[Extracted data entries]

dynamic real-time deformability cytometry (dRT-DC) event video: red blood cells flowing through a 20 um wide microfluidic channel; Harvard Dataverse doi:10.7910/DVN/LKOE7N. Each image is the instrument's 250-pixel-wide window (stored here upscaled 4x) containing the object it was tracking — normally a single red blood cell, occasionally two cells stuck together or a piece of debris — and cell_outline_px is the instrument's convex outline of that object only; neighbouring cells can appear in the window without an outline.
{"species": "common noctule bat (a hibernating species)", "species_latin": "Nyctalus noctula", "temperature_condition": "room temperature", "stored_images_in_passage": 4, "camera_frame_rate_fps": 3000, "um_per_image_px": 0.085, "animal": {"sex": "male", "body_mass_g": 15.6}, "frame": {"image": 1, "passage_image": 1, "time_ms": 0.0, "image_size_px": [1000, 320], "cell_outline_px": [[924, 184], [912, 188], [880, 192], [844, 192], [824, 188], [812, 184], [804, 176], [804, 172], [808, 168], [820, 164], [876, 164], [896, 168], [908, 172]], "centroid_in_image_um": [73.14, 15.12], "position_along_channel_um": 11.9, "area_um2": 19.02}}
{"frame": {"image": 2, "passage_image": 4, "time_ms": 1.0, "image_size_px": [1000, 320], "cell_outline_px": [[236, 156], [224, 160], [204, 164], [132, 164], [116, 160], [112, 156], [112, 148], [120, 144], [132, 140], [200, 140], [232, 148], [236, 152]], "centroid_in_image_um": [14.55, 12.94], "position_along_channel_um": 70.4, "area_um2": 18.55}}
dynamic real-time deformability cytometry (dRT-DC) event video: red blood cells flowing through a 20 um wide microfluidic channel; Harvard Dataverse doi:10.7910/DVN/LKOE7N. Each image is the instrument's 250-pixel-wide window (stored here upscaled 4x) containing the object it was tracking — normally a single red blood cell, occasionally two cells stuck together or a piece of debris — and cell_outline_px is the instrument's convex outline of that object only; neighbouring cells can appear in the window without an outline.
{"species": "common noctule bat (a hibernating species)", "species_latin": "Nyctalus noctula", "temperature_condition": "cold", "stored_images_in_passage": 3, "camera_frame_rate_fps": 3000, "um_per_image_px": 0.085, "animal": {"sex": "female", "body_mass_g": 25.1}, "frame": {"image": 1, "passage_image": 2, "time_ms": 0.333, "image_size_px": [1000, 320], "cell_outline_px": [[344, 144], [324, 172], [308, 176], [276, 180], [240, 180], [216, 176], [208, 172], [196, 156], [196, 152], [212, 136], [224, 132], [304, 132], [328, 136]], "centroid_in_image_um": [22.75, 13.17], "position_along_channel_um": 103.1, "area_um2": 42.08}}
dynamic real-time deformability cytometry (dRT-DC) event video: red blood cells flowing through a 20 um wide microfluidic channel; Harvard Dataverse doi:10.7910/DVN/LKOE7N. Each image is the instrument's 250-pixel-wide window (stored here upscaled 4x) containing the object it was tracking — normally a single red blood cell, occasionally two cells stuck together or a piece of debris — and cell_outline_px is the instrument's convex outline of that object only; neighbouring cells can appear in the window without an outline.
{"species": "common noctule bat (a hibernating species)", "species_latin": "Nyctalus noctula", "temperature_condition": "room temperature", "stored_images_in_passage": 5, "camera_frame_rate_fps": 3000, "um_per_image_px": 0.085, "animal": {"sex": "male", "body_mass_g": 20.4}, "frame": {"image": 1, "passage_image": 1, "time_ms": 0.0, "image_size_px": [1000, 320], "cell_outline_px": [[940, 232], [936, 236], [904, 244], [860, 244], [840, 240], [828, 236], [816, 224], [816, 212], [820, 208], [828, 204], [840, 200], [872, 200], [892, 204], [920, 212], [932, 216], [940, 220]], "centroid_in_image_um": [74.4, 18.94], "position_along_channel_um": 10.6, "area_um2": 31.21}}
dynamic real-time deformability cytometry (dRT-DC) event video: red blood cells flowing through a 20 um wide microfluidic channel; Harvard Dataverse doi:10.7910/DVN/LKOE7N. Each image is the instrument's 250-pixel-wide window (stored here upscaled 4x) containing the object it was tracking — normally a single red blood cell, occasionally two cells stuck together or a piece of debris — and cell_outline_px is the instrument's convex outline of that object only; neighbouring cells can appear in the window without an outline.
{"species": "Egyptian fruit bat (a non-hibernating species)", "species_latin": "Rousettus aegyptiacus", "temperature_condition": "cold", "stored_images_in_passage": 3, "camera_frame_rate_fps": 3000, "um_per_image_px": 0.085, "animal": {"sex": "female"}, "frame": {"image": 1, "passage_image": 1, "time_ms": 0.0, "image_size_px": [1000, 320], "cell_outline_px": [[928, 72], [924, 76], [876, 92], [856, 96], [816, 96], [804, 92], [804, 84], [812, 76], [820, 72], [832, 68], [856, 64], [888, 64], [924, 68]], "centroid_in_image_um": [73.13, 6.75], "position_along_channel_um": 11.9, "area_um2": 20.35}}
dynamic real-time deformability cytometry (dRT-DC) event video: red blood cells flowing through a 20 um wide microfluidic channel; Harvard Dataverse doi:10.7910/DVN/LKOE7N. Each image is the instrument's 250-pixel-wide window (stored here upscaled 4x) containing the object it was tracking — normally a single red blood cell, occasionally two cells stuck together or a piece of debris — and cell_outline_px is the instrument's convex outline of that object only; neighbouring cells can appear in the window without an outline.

Aim of the task
Quote all the records. Keep every word exact.

Correct result
dynamic real-time deformability cytometry (dRT-DC) event video: red blood cells flowing through a 20 um wide microfluidic channel; Harvard Dataverse doi:10.7910/DVN/LKOE7N. Each image is the instrument's 250-pixel-wide window (stored here upscaled 4x) containing the object it was tracking — normally a single red blood cell, occasionally two cells stuck together or a piece of debris — and cell_outline_px is the instrument's convex outline of that object only; neighbouring cells can appear in the window without an outline.
{"species": "common noctule bat (a hibernating species)", "species_latin": "Nyctalus noctula", "temperature_condition": "room temperature", "stored_images_in_passage": 4, "camera_frame_rate_fps": 3000, "um_per_image_px": 0.085, "animal": {"sex": "male", "body_mass_g": 15.6}, "frame": {"image": 1, "passage_image": 1, "time_ms": 0.0, "image_size_px": [1000, 320], "cell_outline_px": [[924, 184], [912, 188], [880, 192], [844, 192], [824, 188], [812, 184], [804, 176], [804, 172], [808, 168], [820, 164], [876, 164], [896, 168], [908, 172]], "centroid_in_image_um": [73.14, 15.12], "position_along_channel_um": 11.9, "area_um2": 19.02}}
{"frame": {"image": 2, "passage_image": 4, "time_ms": 1.0, "image_size_px": [1000, 320], "cell_outline_px": [[236, 156], [224, 160], [204, 164], [132, 164], [116, 160], [112, 156], [112, 148], [120, 144], [132, 140], [200, 140], [232, 148], [236, 152]], "centroid_in_image_um": [14.55, 12.94], "position_along_channel_um": 70.4, "area_um2": 18.55}}
dynamic real-time deformability cytometry (dRT-DC) event video: red blood cells flowing through a 20 um wide microfluidic channel; Harvard Dataverse doi:10.7910/DVN/LKOE7N. Each image is the instrument's 250-pixel-wide window (stored here upscaled 4x) containing the object it was tracking — normally a single red blood cell, occasionally two cells stuck together or a piece of debris — and cell_outline_px is the instrument's convex outline of that object only; neighbouring cells can appear in the window without an outline.
{"species": "common noctule bat (a hibernating species)", "species_latin": "Nyctalus noctula", "temperature_condition": "cold", "stored_images_in_passage": 3, "camera_frame_rate_fps": 3000, "um_per_image_px": 0.085, "animal": {"sex": "female", "body_mass_g": 25.1}, "frame": {"image": 1, "passage_image": 2, "time_ms": 0.333, "image_size_px": [1000, 320], "cell_outline_px": [[344, 144], [324, 172], [308, 176], [276, 180], [240, 180], [216, 176], [208, 172], [196, 156], [196, 152], [212, 136], [224, 132], [304, 132], [328, 136]], "centroid_in_image_um": [22.75, 13.17], "position_along_channel_um": 103.1, "area_um2": 42.08}}
dynamic real-time deformability cytometry (dRT-DC) event video: red blood cells flowing through a 20 um wide microfluidic channel; Harvard Dataverse doi:10.7910/DVN/LKOE7N. Each image is the instrument's 250-pixel-wide window (stored here upscaled 4x) containing the object it was tracking — normally a single red blood cell, occasionally two cells stuck together or a piece of debris — and cell_outline_px is the instrument's convex outline of that object only; neighbouring cells can appear in the window without an outline.
{"species": "common noctule bat (a hibernating species)", "species_latin": "Nyctalus noctula", "temperature_condition": "room temperature", "stored_images_in_passage": 5, "camera_frame_rate_fps": 3000, "um_per_image_px": 0.085, "animal": {"sex": "male", "body_mass_g": 20.4}, "frame": {"image": 1, "passage_image": 1, "time_ms": 0.0, "image_size_px": [1000, 320], "cell_outline_px": [[940, 232], [936, 236], [904, 244], [860, 244], [840, 240], [828, 236], [816, 224], [816, 212], [820, 208], [828, 204], [840, 200], [872, 200], [892, 204], [920, 212], [932, 216], [940, 220]], "centroid_in_image_um": [74.4, 18.94], "position_along_channel_um": 10.6, "area_um2": 31.21}}
dynamic real-time deformability cytometry (dRT-DC) event video: red blood cells flowing through a 20 um wide microfluidic channel; Harvard Dataverse doi:10.7910/DVN/LKOE7N. Each image is the instrument's 250-pixel-wide window (stored here upscaled 4x) containing the object it was tracking — normally a single red blood cell, occasionally two cells stuck together or a piece of debris — and cell_outline_px is the instrument's convex outline of that object only; neighbouring cells can appear in the window without an outline.
{"species": "Egyptian fruit bat (a non-hibernating species)", "species_latin": "Rousettus aegyptiacus", "temperature_condition": "cold", "stored_images_in_passage": 3, "camera_frame_rate_fps": 3000, "um_per_image_px": 0.085, "animal": {"sex": "female"}, "frame": {"image": 1, "passage_image": 1, "time_ms": 0.0, "image_size_px": [1000, 320], "cell_outline_px": [[928, 72], [924, 76], [876, 92], [856, 96], [816, 96], [804, 92], [804, 84], [812, 76], [820, 72], [832, 68], [856, 64], [888, 64], [924, 68]], "centroid_in_image_um": [73.13, 6.75], "position_along_channel_um": 11.9, "area_um2": 20.35}}
dynamic real-time deformability cytometry (dRT-DC) event video: red blood cells flowing through a 20 um wide microfluidic channel; Harvard Dataverse doi:10.7910/DVN/LKOE7N. Each image is the instrument's 250-pixel-wide window (stored here upscaled 4x) containing the object it was tracking — normally a single red blood cell, occasionally two cells stuck together or a piece of debris — and cell_outline_px is the instrument's convex outline of that object only; neighbouring cells can appear in the window without an outline.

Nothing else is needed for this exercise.